Input material ::
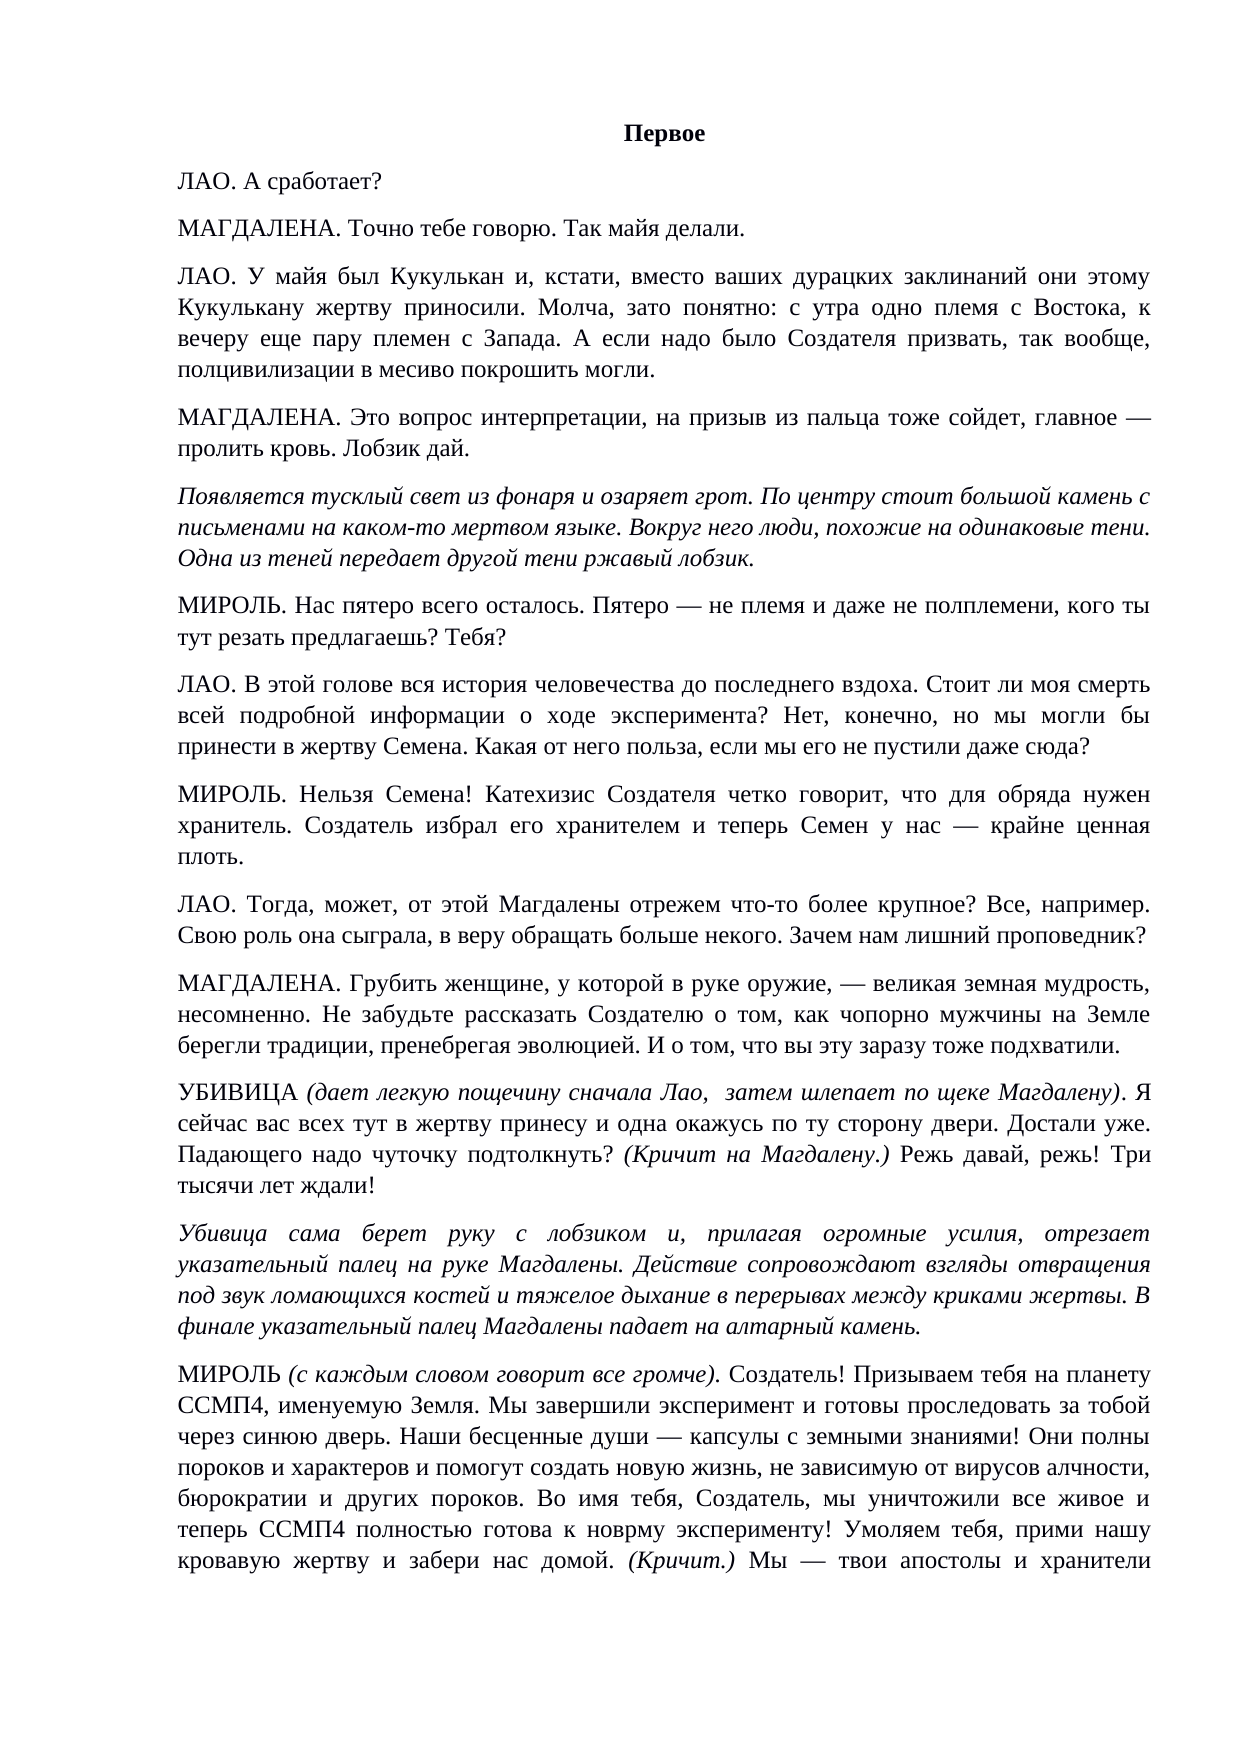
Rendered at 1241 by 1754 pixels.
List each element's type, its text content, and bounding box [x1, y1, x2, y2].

text ЛАО. А сработает? [177, 166, 1152, 194]
text ЛАО. В этой голове вся история человечества до последнего вздоха. Стоит ли моя смерть всей подробной информации о ходе эксперимента? Нет, конечно, но мы могли бы принести в жертву Семена. Какая от него польза, если мы его не пустили даже сюда? [177, 669, 1152, 760]
text МИРОЛЬ. Нас пятеро всего осталось. Пятеро — не племя и даже не полплемени, кого ты тут резать предлагаешь? Тебя? [177, 591, 1152, 650]
text Появляется тусклый свет из фонаря и озаряет грот. По центру стоит большой камень с письменами на каком-то мертвом языке. Вокруг него люди, похожие на одинаковые тени. Одна из теней передает другой тени ржавый лобзик. [177, 481, 1152, 572]
text МАГДАЛЕНА. Это вопрос интерпретации, на призыв из пальца тоже сойдет, главное — пролить кровь. Лобзик дай. [177, 402, 1152, 462]
text ЛАО. У майя был Кукулькан и, кстати, вместо ваших дурацких заклинаний они этому Кукулькану жертву приносили. Молча, зато понятно: с утра одно племя с Востока, к вечеру еще пару племен с Запада. А если надо было Создателя призвать, так вообще, полцивилизации в месиво покрошить могли. [177, 261, 1152, 383]
text Первое [177, 118, 1152, 147]
text ЛАО. Тогда, может, от этой Магдалены отрежем что-то более крупное? Все, например. Свою роль она сыграла, в веру обращать больше некого. Зачем нам лишний проповедник? [177, 889, 1152, 949]
text Убивица сама берет руку с лобзиком и, прилагая огромные усилия, отрезает указательный палец на руке Магдалены. Действие сопровождают взгляды отвращения под звук ломающихся костей и тяжелое дыхание в перерывах между криками жертвы. В финале указательный палец Магдалены падает на алтарный камень. [177, 1218, 1152, 1340]
text УБИВИЦА (дает легкую пощечину сначала Лао, затем шлепает по щеке Магдалену). Я сейчас вас всех тут в жертву принесу и одна окажусь по ту сторону двери. Достали уже. Падающего надо чуточку подтолкнуть? (Кричит на Магдалену.) Режь давай, режь! Три тысячи лет ждали! [177, 1077, 1152, 1199]
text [177, 1359, 1152, 1574]
text МИРОЛЬ. Нельзя Семена! Катехизис Создателя четко говорит, что для обряда нужен хранитель. Создатель избрал его хранителем и теперь Семен у нас — крайне ценная плоть. [177, 779, 1152, 870]
text МАГДАЛЕНА. Грубить женщине, у которой в руке оружие, — великая земная мудрость, несомненно. Не забудьте рассказать Создателю о том, как чопорно мужчины на Земле берегли традиции, пренебрегая эволюцией. И о том, что вы эту заразу тоже подхватили. [177, 968, 1152, 1058]
text МАГДАЛЕНА. Точно тебе говорю. Так майя делали. [177, 213, 1152, 242]
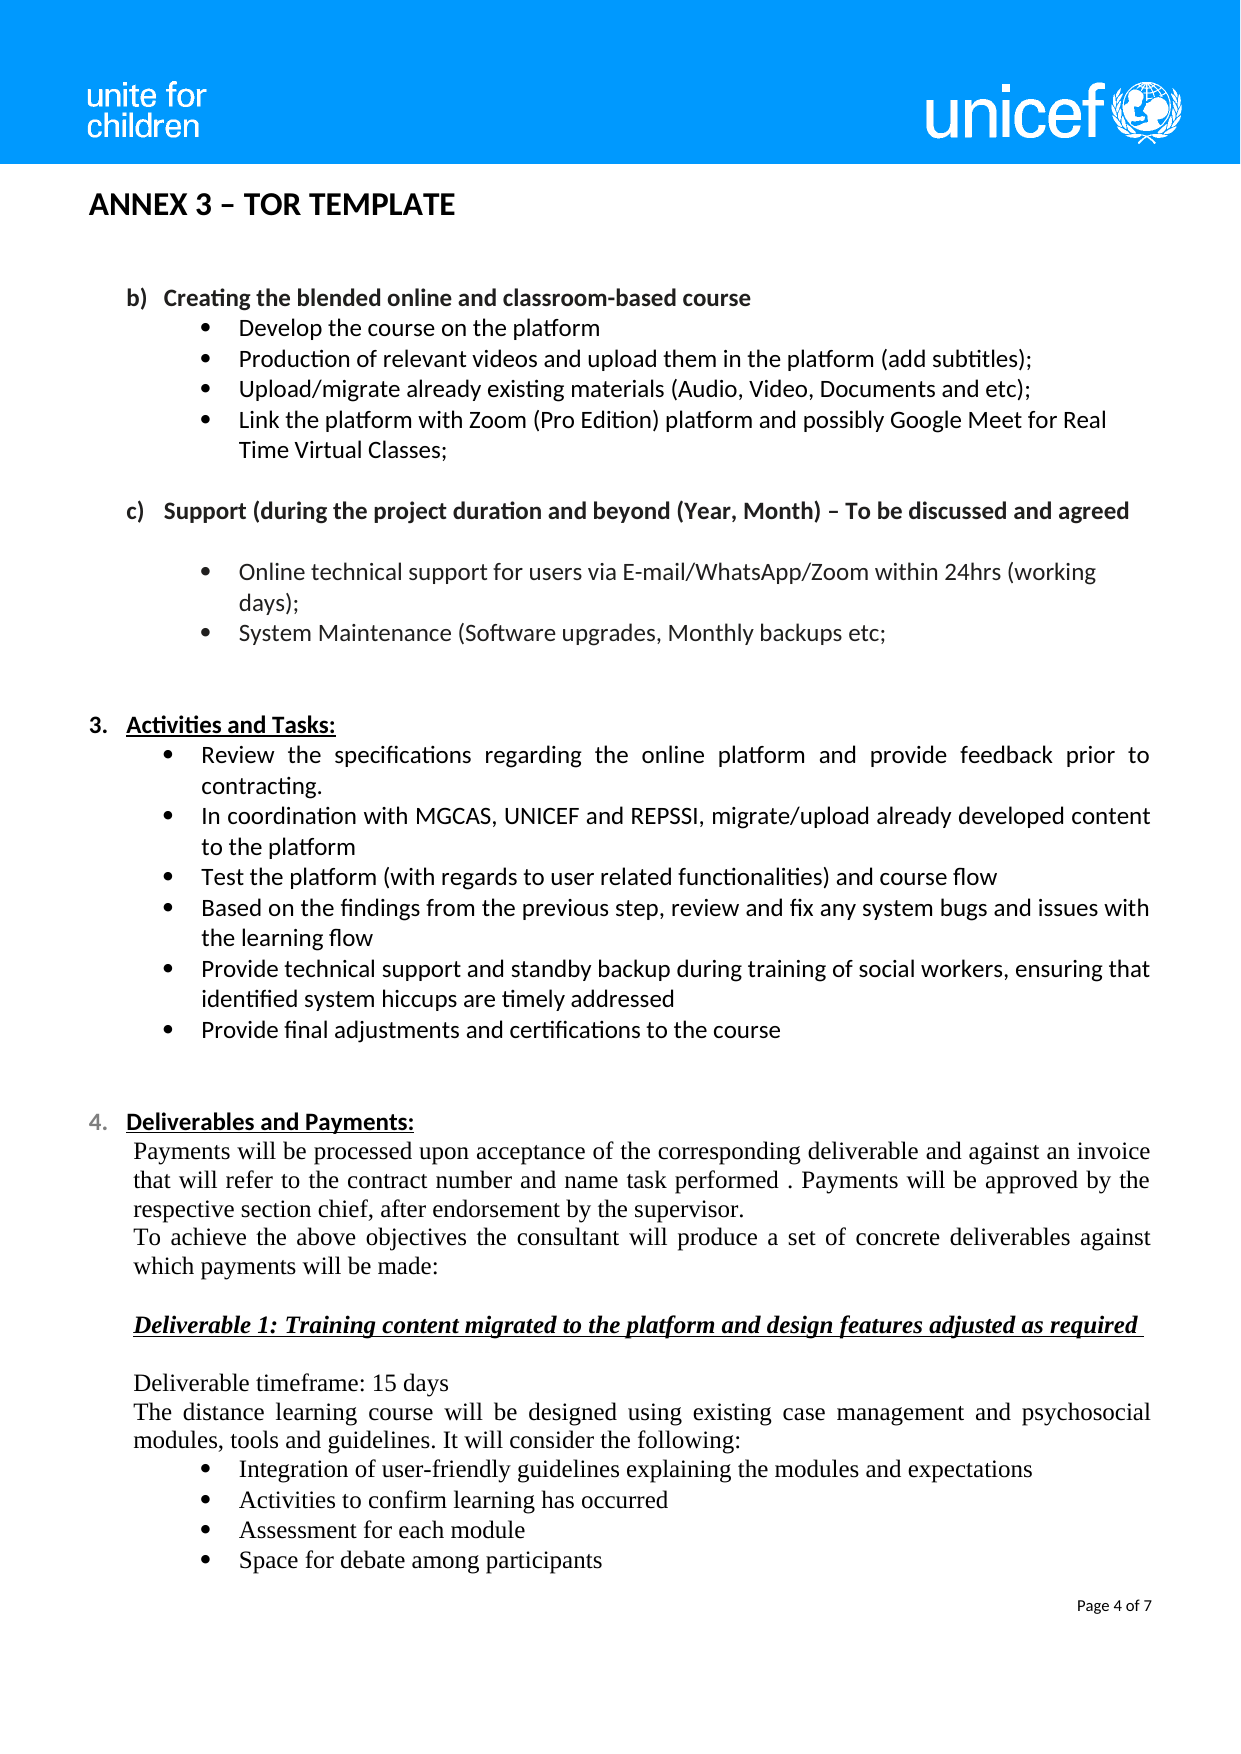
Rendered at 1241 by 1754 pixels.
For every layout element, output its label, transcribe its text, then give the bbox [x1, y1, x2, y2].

How to complete this task ::
Would you please repeat each record exactly? Leave the pictures out.

Exercise solution ::
Rendered at 1241 by 1754 pixels.
List each element's type, its text content, and bounding box [x1, y1, x2, y2].

text ЛАО. А сработает? [177, 166, 1152, 194]
text ЛАО. В этой голове вся история человечества до последнего вздоха. Стоит ли моя смерть всей подробной информации о ходе эксперимента? Нет, конечно, но мы могли бы принести в жертву Семена. Какая от него польза, если мы его не пустили даже сюда? [177, 669, 1152, 760]
text МИРОЛЬ. Нас пятеро всего осталось. Пятеро — не племя и даже не полплемени, кого ты тут резать предлагаешь? Тебя? [177, 591, 1152, 650]
text Появляется тусклый свет из фонаря и озаряет грот. По центру стоит большой камень с письменами на каком-то мертвом языке. Вокруг него люди, похожие на одинаковые тени. Одна из теней передает другой тени ржавый лобзик. [177, 481, 1152, 572]
text МАГДАЛЕНА. Это вопрос интерпретации, на призыв из пальца тоже сойдет, главное — пролить кровь. Лобзик дай. [177, 402, 1152, 462]
text ЛАО. У майя был Кукулькан и, кстати, вместо ваших дурацких заклинаний они этому Кукулькану жертву приносили. Молча, зато понятно: с утра одно племя с Востока, к вечеру еще пару племен с Запада. А если надо было Создателя призвать, так вообще, полцивилизации в месиво покрошить могли. [177, 261, 1152, 383]
text Первое [177, 118, 1152, 147]
text ЛАО. Тогда, может, от этой Магдалены отрежем что-то более крупное? Все, например. Свою роль она сыграла, в веру обращать больше некого. Зачем нам лишний проповедник? [177, 889, 1152, 949]
text Убивица сама берет руку с лобзиком и, прилагая огромные усилия, отрезает указательный палец на руке Магдалены. Действие сопровождают взгляды отвращения под звук ломающихся костей и тяжелое дыхание в перерывах между криками жертвы. В финале указательный палец Магдалены падает на алтарный камень. [177, 1218, 1152, 1340]
text УБИВИЦА (дает легкую пощечину сначала Лао, затем шлепает по щеке Магдалену). Я сейчас вас всех тут в жертву принесу и одна окажусь по ту сторону двери. Достали уже. Падающего надо чуточку подтолкнуть? (Кричит на Магдалену.) Режь давай, режь! Три тысячи лет ждали! [177, 1077, 1152, 1199]
text [177, 1359, 1152, 1574]
text МИРОЛЬ. Нельзя Семена! Катехизис Создателя четко говорит, что для обряда нужен хранитель. Создатель избрал его хранителем и теперь Семен у нас — крайне ценная плоть. [177, 779, 1152, 870]
text МАГДАЛЕНА. Грубить женщине, у которой в руке оружие, — великая земная мудрость, несомненно. Не забудьте рассказать Создателю о том, как чопорно мужчины на Земле берегли традиции, пренебрегая эволюцией. И о том, что вы эту заразу тоже подхватили. [177, 968, 1152, 1058]
text МАГДАЛЕНА. Точно тебе говорю. Так майя делали. [177, 213, 1152, 242]
Rendered at 1241 by 1754 pixels.
For every layout element, output its label, transcribe its text, then give the bbox [x1, y1, x2, y2].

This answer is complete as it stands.